### Task statement
In the material below, identify each line bearing the word "scroll". Reproduce those lines.

### Dataset entries
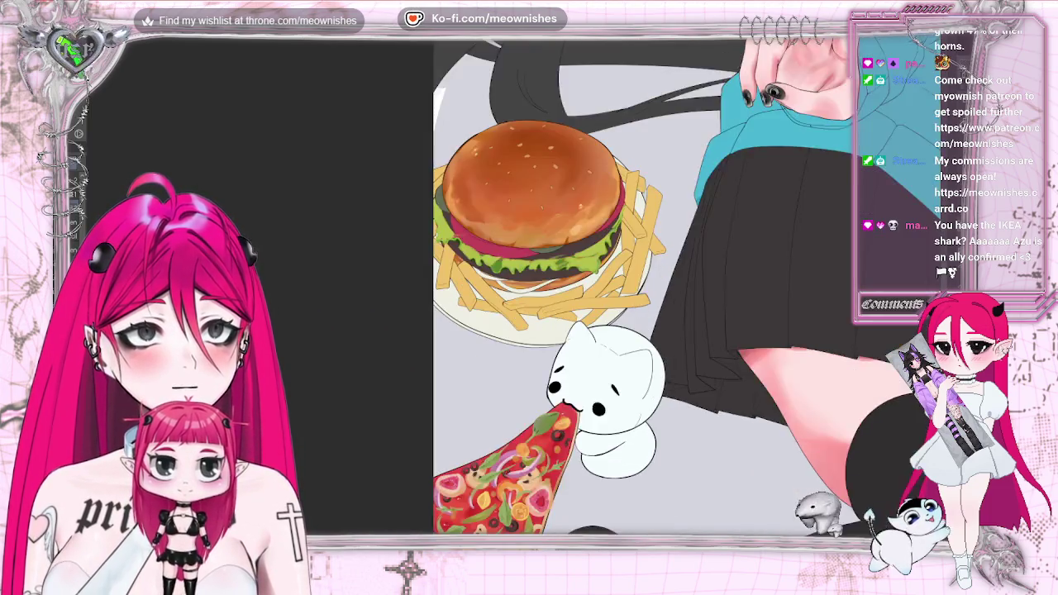
pyautogui.scroll(1, 529, 256)
pyautogui.scroll(2, 529, 256)
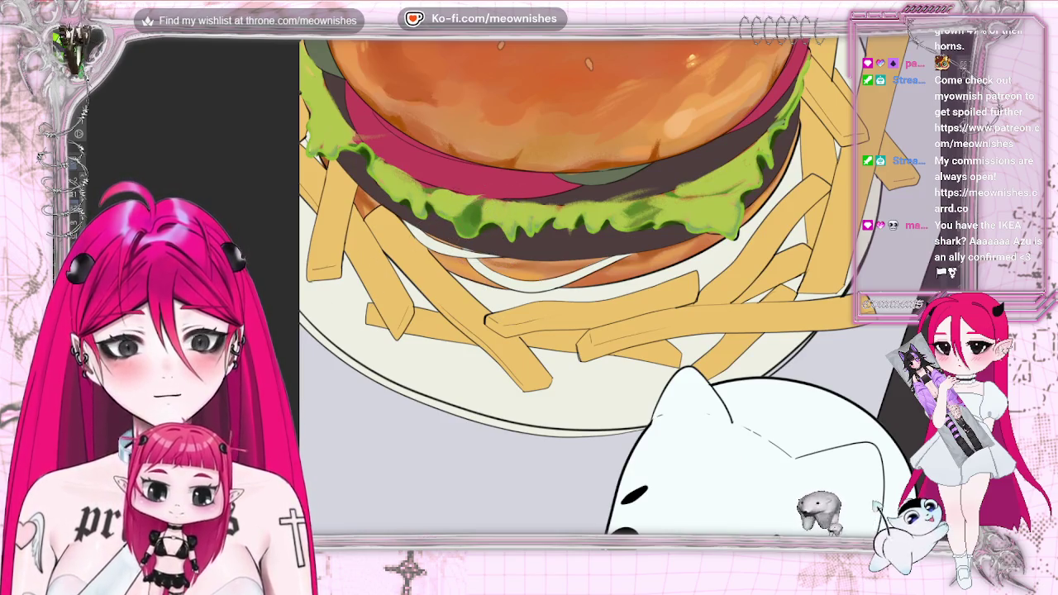
pyautogui.keyDown('alt'); pyautogui.click(460, 223); pyautogui.keyUp('alt')
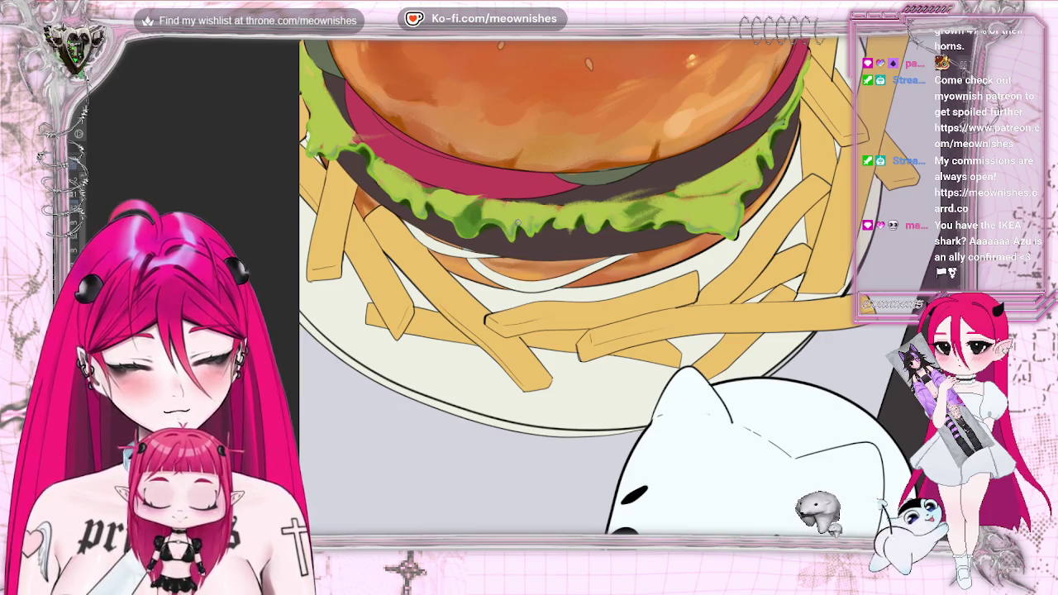
pyautogui.scroll(-3, 514, 278)
pyautogui.scroll(-3, 514, 279)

### Response
pyautogui.scroll(1, 529, 256)
pyautogui.scroll(2, 529, 256)
pyautogui.scroll(-3, 514, 278)
pyautogui.scroll(-3, 514, 279)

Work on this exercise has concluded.